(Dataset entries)
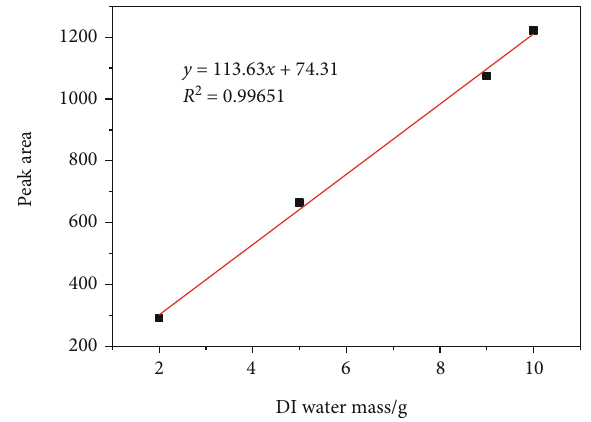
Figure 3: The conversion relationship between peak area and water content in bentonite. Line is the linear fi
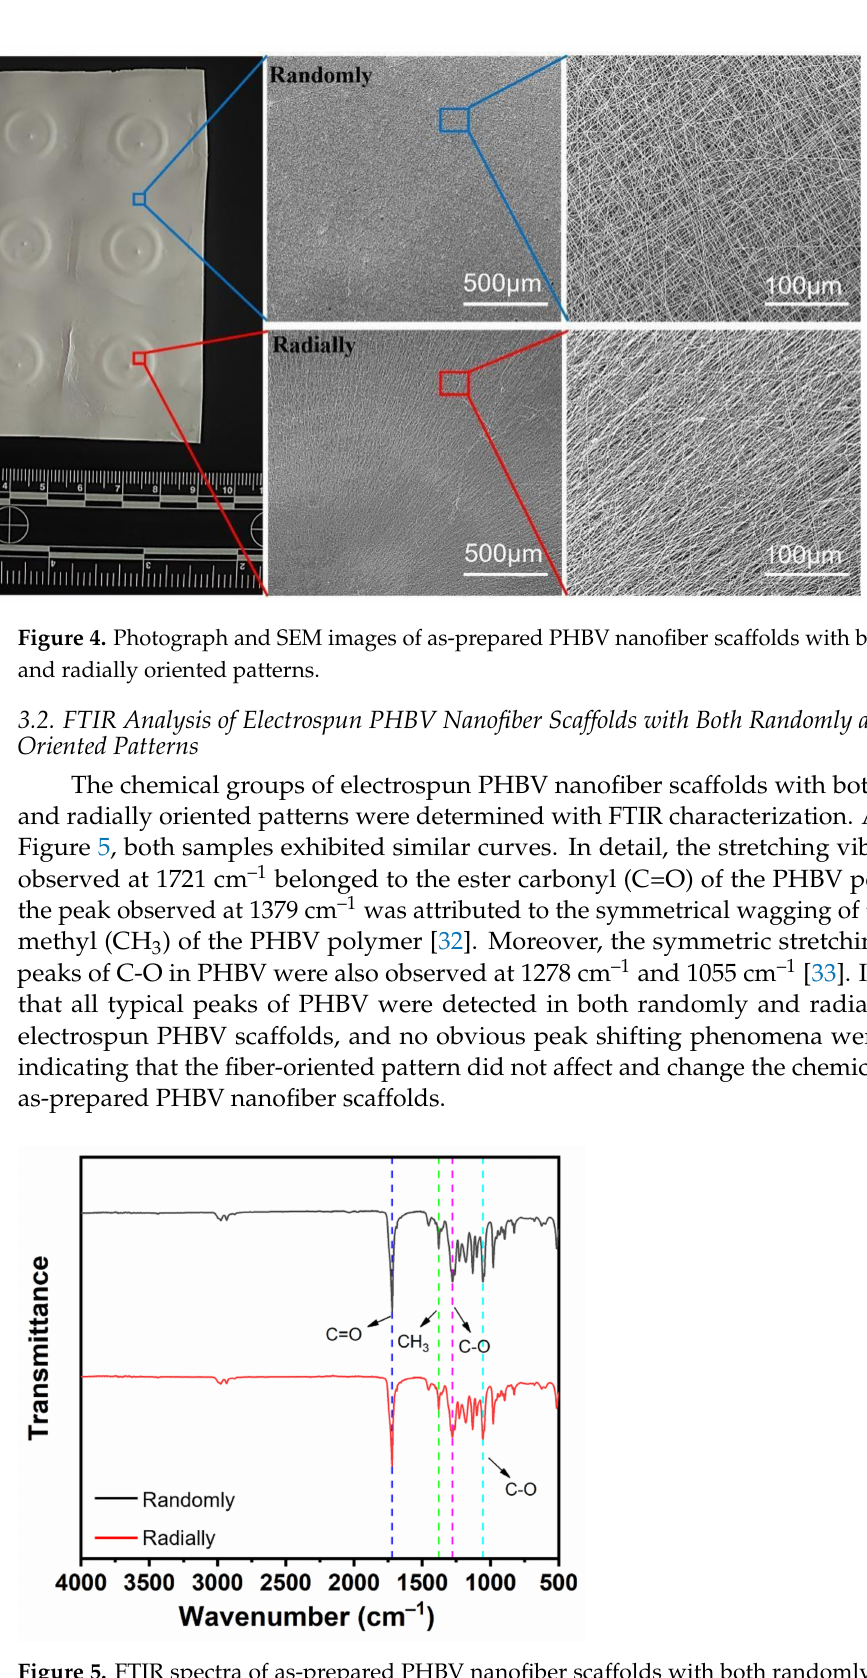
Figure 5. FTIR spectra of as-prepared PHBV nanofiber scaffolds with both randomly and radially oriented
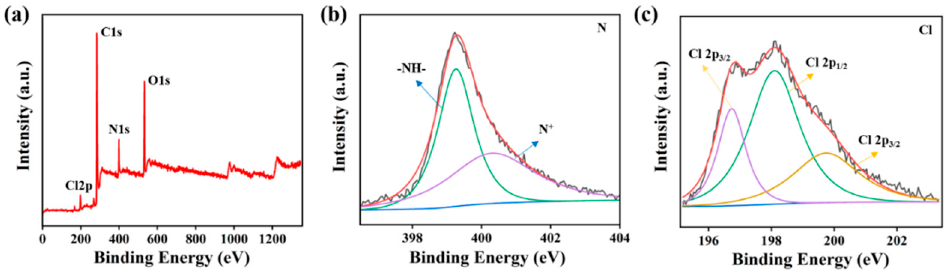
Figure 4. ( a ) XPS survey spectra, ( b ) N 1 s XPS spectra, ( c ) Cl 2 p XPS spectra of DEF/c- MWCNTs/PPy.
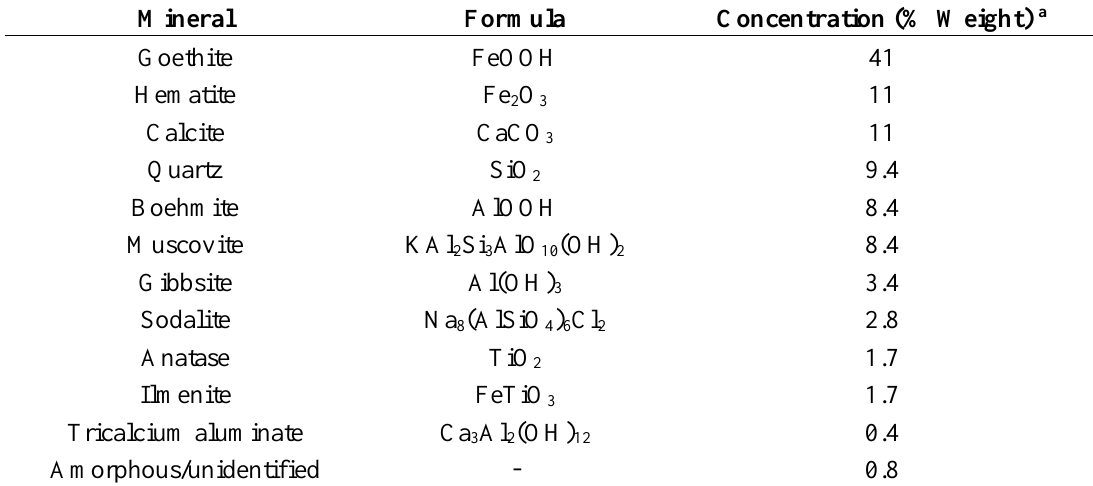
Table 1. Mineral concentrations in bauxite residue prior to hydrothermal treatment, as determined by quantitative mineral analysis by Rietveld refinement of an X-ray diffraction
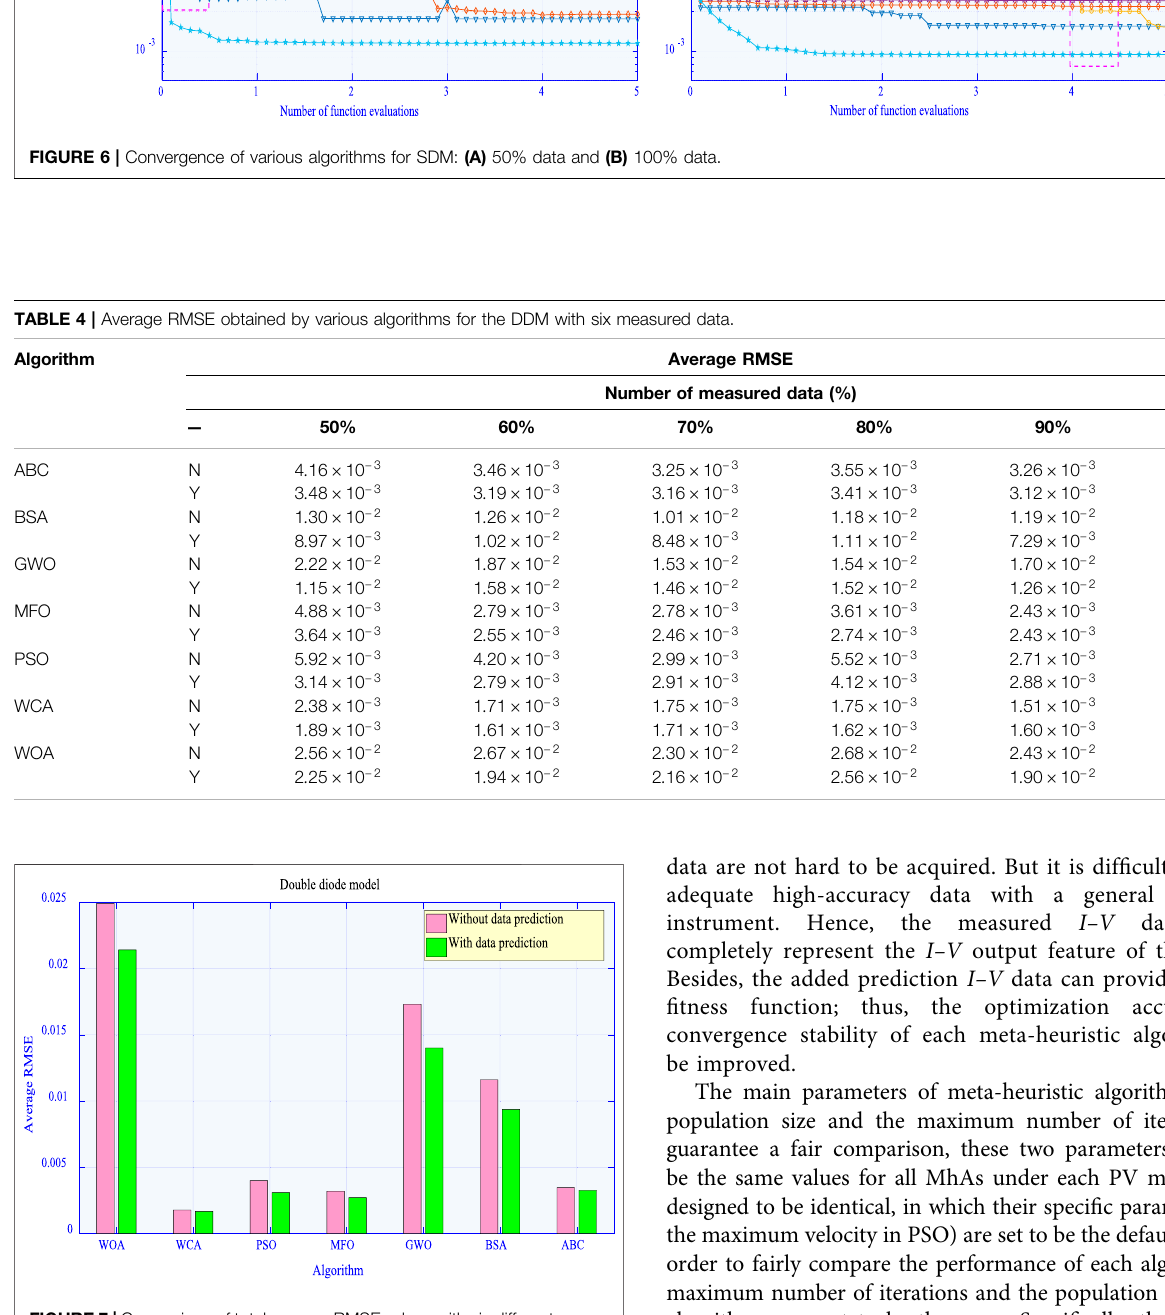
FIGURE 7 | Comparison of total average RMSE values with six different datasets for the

TASK DIRECTIONS
Gather all lines with the string "spectra" from the data.

FINISHED EXERCISE
Figure 5. FTIR spectra of as-prepared PHBV nanofiber scaffolds with both randomly and radially oriented
Figure 4. ( a ) XPS survey spectra, ( b ) N 1 s XPS spectra, ( c ) Cl 2 p XPS spectra of DEF/c- MWCNTs/PPy.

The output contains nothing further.